Читаем Мона Ли полностью

— Ну-у-у-у, — Марченко подмигнула Моне Ли, — запел! Я дифирамбы люблю только в журналах. Здесь — работа. Короче, пишите, я думаю, пары дней вам хватит? — И, накинув на плечи сиреневое пальто с белейшим воротником-шалькой, удалилась.

— Богиня, — сказал сам себе Вольдемар, — богиня, и все тут.

И все согласились с ним.

Глава 22

Все это Мона Ли рассказывала девчонкам, собравшимся у нее на кухне. Она была бесподобна — на ней были — джинсы!

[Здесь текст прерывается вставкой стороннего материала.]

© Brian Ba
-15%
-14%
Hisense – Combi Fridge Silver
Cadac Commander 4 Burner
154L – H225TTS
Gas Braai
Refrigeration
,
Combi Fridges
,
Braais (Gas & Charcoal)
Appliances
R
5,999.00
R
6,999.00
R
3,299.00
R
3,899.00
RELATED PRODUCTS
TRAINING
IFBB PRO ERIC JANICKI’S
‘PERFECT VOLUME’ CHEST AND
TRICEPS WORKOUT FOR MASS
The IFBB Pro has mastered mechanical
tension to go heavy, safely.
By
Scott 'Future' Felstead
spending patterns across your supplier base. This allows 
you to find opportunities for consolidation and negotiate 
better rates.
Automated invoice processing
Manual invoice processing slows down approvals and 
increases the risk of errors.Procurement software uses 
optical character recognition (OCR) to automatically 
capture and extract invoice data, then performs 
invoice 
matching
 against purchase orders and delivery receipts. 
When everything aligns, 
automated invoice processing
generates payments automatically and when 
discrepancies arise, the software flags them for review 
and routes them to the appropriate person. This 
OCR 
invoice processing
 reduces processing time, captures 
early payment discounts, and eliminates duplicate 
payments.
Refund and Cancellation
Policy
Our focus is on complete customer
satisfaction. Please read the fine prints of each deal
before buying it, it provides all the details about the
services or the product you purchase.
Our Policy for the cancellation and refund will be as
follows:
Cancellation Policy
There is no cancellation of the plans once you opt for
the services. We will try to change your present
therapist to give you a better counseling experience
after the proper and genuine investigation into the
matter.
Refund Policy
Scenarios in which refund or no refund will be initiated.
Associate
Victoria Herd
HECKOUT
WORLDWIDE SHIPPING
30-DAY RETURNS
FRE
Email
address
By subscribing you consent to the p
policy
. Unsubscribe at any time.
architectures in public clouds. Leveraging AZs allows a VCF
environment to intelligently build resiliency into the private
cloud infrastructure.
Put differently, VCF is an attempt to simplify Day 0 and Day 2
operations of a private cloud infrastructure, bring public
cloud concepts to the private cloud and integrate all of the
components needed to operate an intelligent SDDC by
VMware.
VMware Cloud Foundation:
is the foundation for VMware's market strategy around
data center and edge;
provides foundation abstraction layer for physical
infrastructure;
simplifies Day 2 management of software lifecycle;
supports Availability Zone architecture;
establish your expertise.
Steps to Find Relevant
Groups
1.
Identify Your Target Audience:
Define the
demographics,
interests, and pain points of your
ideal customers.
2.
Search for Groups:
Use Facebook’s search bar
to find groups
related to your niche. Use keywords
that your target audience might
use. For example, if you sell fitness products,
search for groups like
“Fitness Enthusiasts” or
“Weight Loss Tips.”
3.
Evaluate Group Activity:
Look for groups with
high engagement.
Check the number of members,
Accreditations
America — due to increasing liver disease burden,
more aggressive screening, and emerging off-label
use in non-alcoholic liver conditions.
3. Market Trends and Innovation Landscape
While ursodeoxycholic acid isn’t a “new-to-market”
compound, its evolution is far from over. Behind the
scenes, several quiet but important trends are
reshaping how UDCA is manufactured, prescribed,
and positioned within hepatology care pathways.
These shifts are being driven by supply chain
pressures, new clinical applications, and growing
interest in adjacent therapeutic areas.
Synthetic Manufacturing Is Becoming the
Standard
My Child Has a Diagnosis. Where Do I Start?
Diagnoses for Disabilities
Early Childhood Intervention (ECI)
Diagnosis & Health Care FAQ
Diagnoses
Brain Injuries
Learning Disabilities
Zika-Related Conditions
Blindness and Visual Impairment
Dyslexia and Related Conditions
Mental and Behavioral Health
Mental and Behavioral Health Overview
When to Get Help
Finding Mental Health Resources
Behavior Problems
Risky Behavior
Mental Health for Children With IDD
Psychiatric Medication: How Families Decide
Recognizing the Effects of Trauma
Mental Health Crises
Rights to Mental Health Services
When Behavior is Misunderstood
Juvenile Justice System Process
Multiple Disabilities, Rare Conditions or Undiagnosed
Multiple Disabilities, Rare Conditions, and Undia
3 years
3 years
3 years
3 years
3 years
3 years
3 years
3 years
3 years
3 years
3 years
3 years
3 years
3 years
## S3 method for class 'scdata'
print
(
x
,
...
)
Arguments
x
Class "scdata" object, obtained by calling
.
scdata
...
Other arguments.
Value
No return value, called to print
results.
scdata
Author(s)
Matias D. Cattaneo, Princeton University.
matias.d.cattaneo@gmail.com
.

Вещь, невиданная в Орске. Джинсы облегали то, что еще рано было подчеркивать, были расклешены книзу и даже стучали при ходьбе. Коттон, — поясняла Мона Ли, — цвет индиго. Фирма «Wrangler». Это мне второй режиссер купил. На чеки. И еще косметики — вот, — Мона Ли высыпала на стол горку из французской туши, крем-пудры, духов, подводки для глаз, помады, лаков для ногтей, карандашиков, кисточек и еще всего того, что уж совсем не нужно девятилетней девочке, но Мона Ли уже была — актрисой. Одетые в простенькие школьные платьица девочки ахали, пробовали помаду на вкус, мазали ногти лаком, и завидовали-завидовали-завидовали.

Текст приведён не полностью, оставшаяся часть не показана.